AI Can Help Demystify Crypto
Despite the “crypto winter,” that the market is currently experiencing, digital assets remain extraordinarily popular and show no signs of disappearing anytime soon. As a result, advisors should expect clients to inquire about crypto investing and whether now may be a good time to enter the market, especially as it appears the market might be finally finding a bottom.
AI / ML may help advisors better assist crypto-curious clients, especially as firms like Softlab360 gather the data necessary to help recommend the digital assets that make the most sense for the client’s investment strategy and goals.
Softlab360 is working with digital asset platform FalconX to develop new crypto tools. Initially, these are limited to risk analytics to assist advisors in understanding how adding crypto assets will impact a client’s portfolio.
While these tools are basic at the moment, Zelikovsky said Softlab360 is focused on advisors’ current needs rather than overwhelming them with functionality and tools that won’t be immediately useful.
Working with FalconX gives Softlab360 the data necessary to build analytical tools to help advisors effectively recommend digital assets to their clients. “We have not done this work yet in an analytical sense, but we’re working on getting there,” Zelikovsky said.

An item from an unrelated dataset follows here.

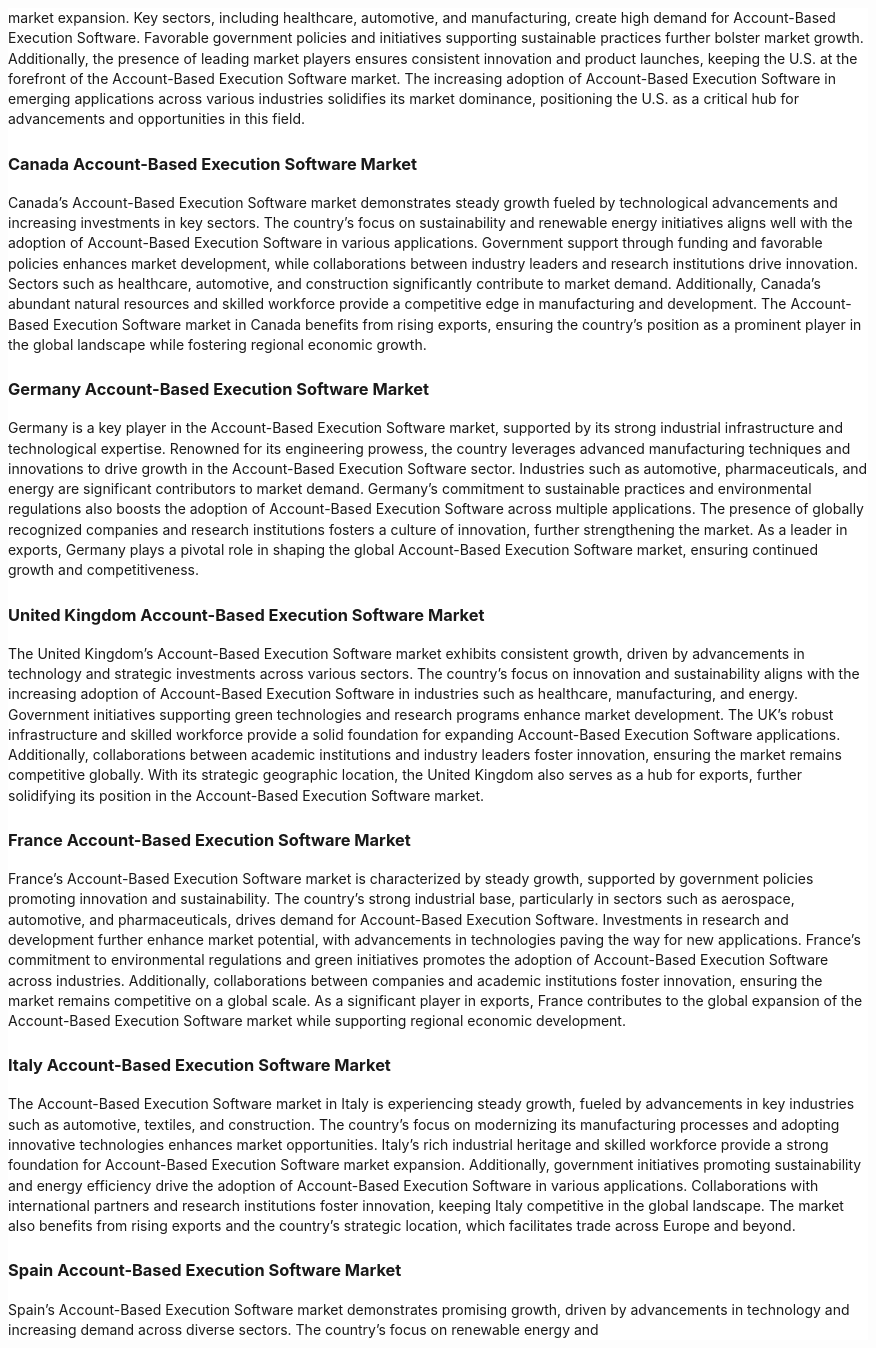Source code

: market expansion. Key sectors, including healthcare, automotive, and manufacturing, create high demand for Account-Based Execution Software. Favorable government policies and initiatives supporting sustainable practices further bolster market growth. Additionally, the presence of leading market players ensures consistent innovation and product launches, keeping the U.S. at the forefront of the Account-Based Execution Software market. The increasing adoption of Account-Based Execution Software in emerging applications across various industries solidifies its market dominance, positioning the U.S. as a critical hub for advancements and opportunities in this field.</p><h3>Canada Account-Based Execution Software Market</h3><p>Canada&rsquo;s Account-Based Execution Software market demonstrates steady growth fueled by technological advancements and increasing investments in key sectors. The country&rsquo;s focus on sustainability and renewable energy initiatives aligns well with the adoption of Account-Based Execution Software in various applications. Government support through funding and favorable policies enhances market development, while collaborations between industry leaders and research institutions drive innovation. Sectors such as healthcare, automotive, and construction significantly contribute to market demand. Additionally, Canada&rsquo;s abundant natural resources and skilled workforce provide a competitive edge in manufacturing and development. The Account-Based Execution Software market in Canada benefits from rising exports, ensuring the country&rsquo;s position as a prominent player in the global landscape while fostering regional economic growth.</p><h3>Germany Account-Based Execution Software Market</h3><p>Germany is a key player in the Account-Based Execution Software market, supported by its strong industrial infrastructure and technological expertise. Renowned for its engineering prowess, the country leverages advanced manufacturing techniques and innovations to drive growth in the Account-Based Execution Software sector. Industries such as automotive, pharmaceuticals, and energy are significant contributors to market demand. Germany&rsquo;s commitment to sustainable practices and environmental regulations also boosts the adoption of Account-Based Execution Software across multiple applications. The presence of globally recognized companies and research institutions fosters a culture of innovation, further strengthening the market. As a leader in exports, Germany plays a pivotal role in shaping the global Account-Based Execution Software market, ensuring continued growth and competitiveness.</p><h3>United Kingdom Account-Based Execution Software Market</h3><p>The United Kingdom&rsquo;s Account-Based Execution Software market exhibits consistent growth, driven by advancements in technology and strategic investments across various sectors. The country&rsquo;s focus on innovation and sustainability aligns with the increasing adoption of Account-Based Execution Software in industries such as healthcare, manufacturing, and energy. Government initiatives supporting green technologies and research programs enhance market development. The UK&rsquo;s robust infrastructure and skilled workforce provide a solid foundation for expanding Account-Based Execution Software applications. Additionally, collaborations between academic institutions and industry leaders foster innovation, ensuring the market remains competitive globally. With its strategic geographic location, the United Kingdom also serves as a hub for exports, further solidifying its position in the Account-Based Execution Software market.</p><h3>France Account-Based Execution Software Market</h3><p>France&rsquo;s Account-Based Execution Software market is characterized by steady growth, supported by government policies promoting innovation and sustainability. The country&rsquo;s strong industrial base, particularly in sectors such as aerospace, automotive, and pharmaceuticals, drives demand for Account-Based Execution Software. Investments in research and development further enhance market potential, with advancements in technologies paving the way for new applications. France&rsquo;s commitment to environmental regulations and green initiatives promotes the adoption of Account-Based Execution Software across industries. Additionally, collaborations between companies and academic institutions foster innovation, ensuring the market remains competitive on a global scale. As a significant player in exports, France contributes to the global expansion of the Account-Based Execution Software market while supporting regional economic development.</p><h3>Italy Account-Based Execution Software Market</h3><p>The Account-Based Execution Software market in Italy is experiencing steady growth, fueled by advancements in key industries such as automotive, textiles, and construction. The country&rsquo;s focus on modernizing its manufacturing processes and adopting innovative technologies enhances market opportunities. Italy&rsquo;s rich industrial heritage and skilled workforce provide a strong foundation for Account-Based Execution Software market expansion. Additionally, government initiatives promoting sustainability and energy efficiency drive the adoption of Account-Based Execution Software in various applications. Collaborations with international partners and research institutions foster innovation, keeping Italy competitive in the global landscape. The market also benefits from rising exports and the country&rsquo;s strategic location, which facilitates trade across Europe and beyond.</p><h3>Spain Account-Based Execution Software Market</h3><p>Spain&rsquo;s Account-Based Execution Software market demonstrates promising growth, driven by advancements in technology and increasing demand across diverse sectors. The country&rsquo;s focus on renewable energy and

An Experienced Software Engineering Team Can Help
As we noted at the beginning, Accenture found advisors want to incorporate AI/ML into their daily workflows, even if it involves training. But it also found that many were skeptical of their firm’s ability to successfully integrate the technology in a way that would be useful and are overloaded by too many “AI” tools that provide little value.
Half of all respondents said their firms were “challenged” to adopt AI, with slightly more than half saying that their current AI tools were too difficult to use. But perhaps the most critical finding is that two-thirds of all respondents said their firm was taking on too many AI pilots in their efforts to adopt artificial intelligence and machine learning.